Recorded information:
# # #

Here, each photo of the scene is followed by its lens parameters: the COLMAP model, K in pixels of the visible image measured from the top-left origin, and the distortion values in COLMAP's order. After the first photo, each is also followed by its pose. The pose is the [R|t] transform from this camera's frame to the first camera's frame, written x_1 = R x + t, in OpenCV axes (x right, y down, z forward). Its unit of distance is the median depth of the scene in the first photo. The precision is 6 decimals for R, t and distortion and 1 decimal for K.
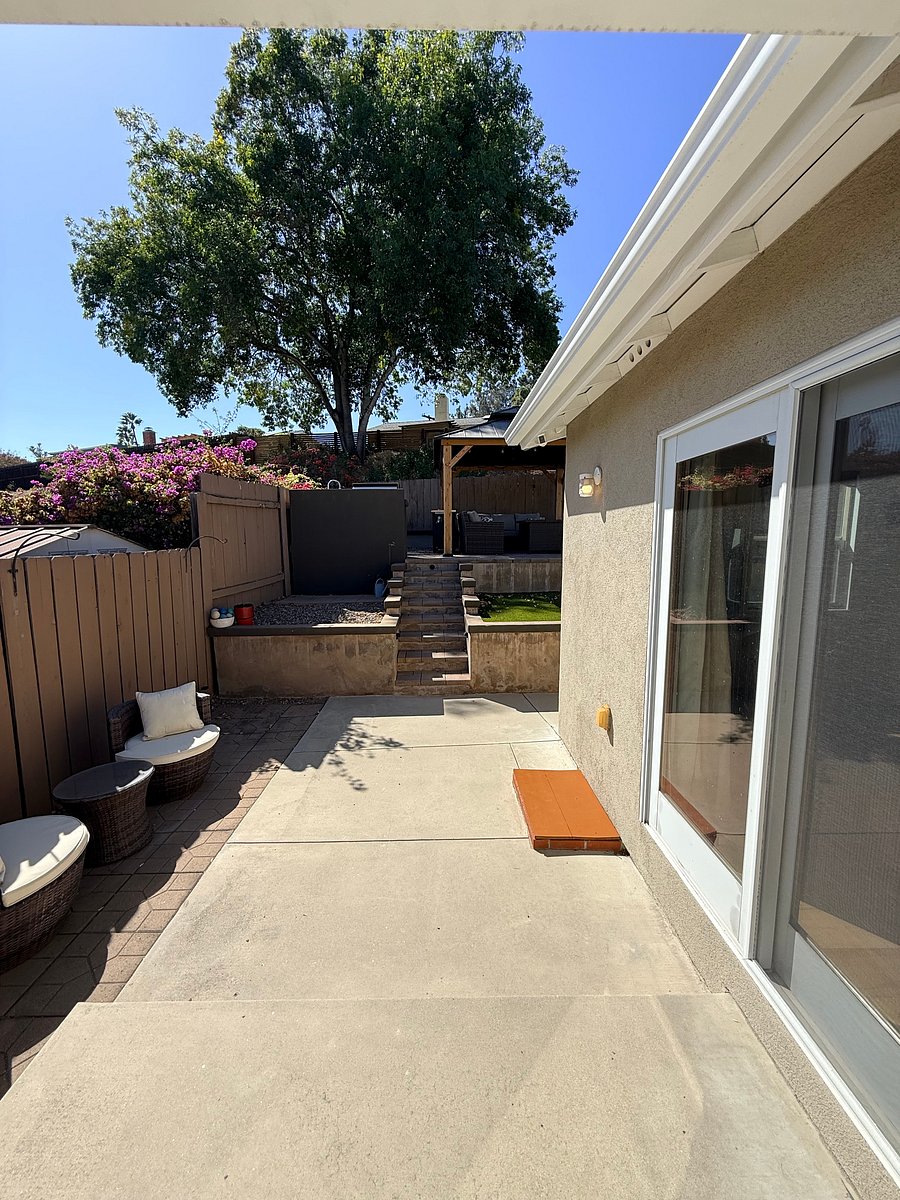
lens RADIAL K [[476.6, 0, 449.0], [0, 476.6, 595.8], [0, 0, 1]] dist [-0.000041, -0.000089]
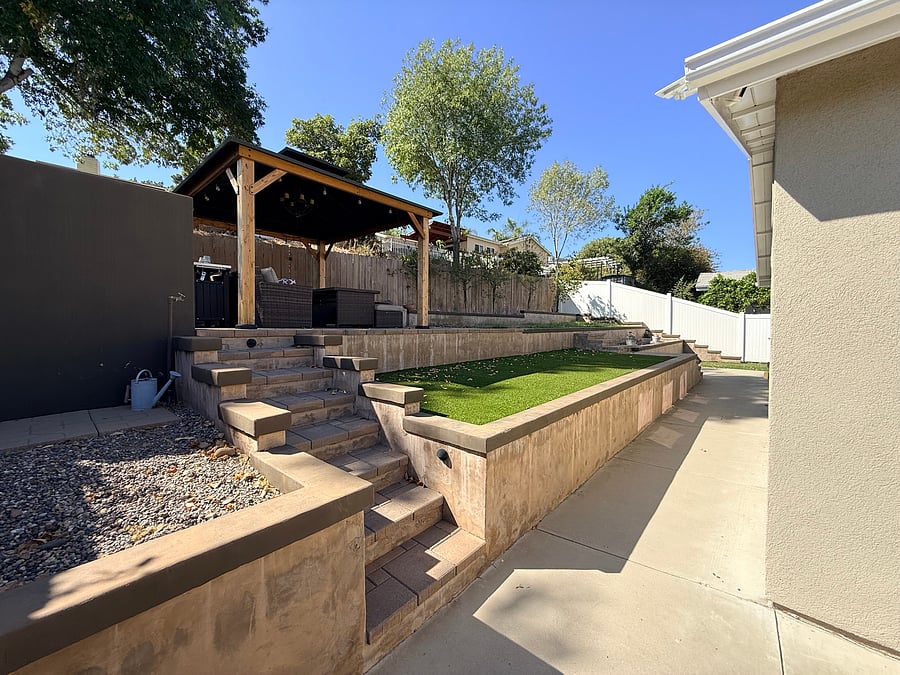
lens RADIAL K [[357.5, 0, 447.3], [0, 357.5, 337.2], [0, 0, 1]] dist [-0.000041, -0.000089]
pose [[0.687386, -0.014474, 0.726148, -0.175250], [0.079654, 0.995273, -0.055565, -0.022348], [-0.721911, 0.096035, 0.685289, 0.485306]]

# # #

Directions:
How many lines contain the string "lens", counting case? Reply with the number only.

Written response:
3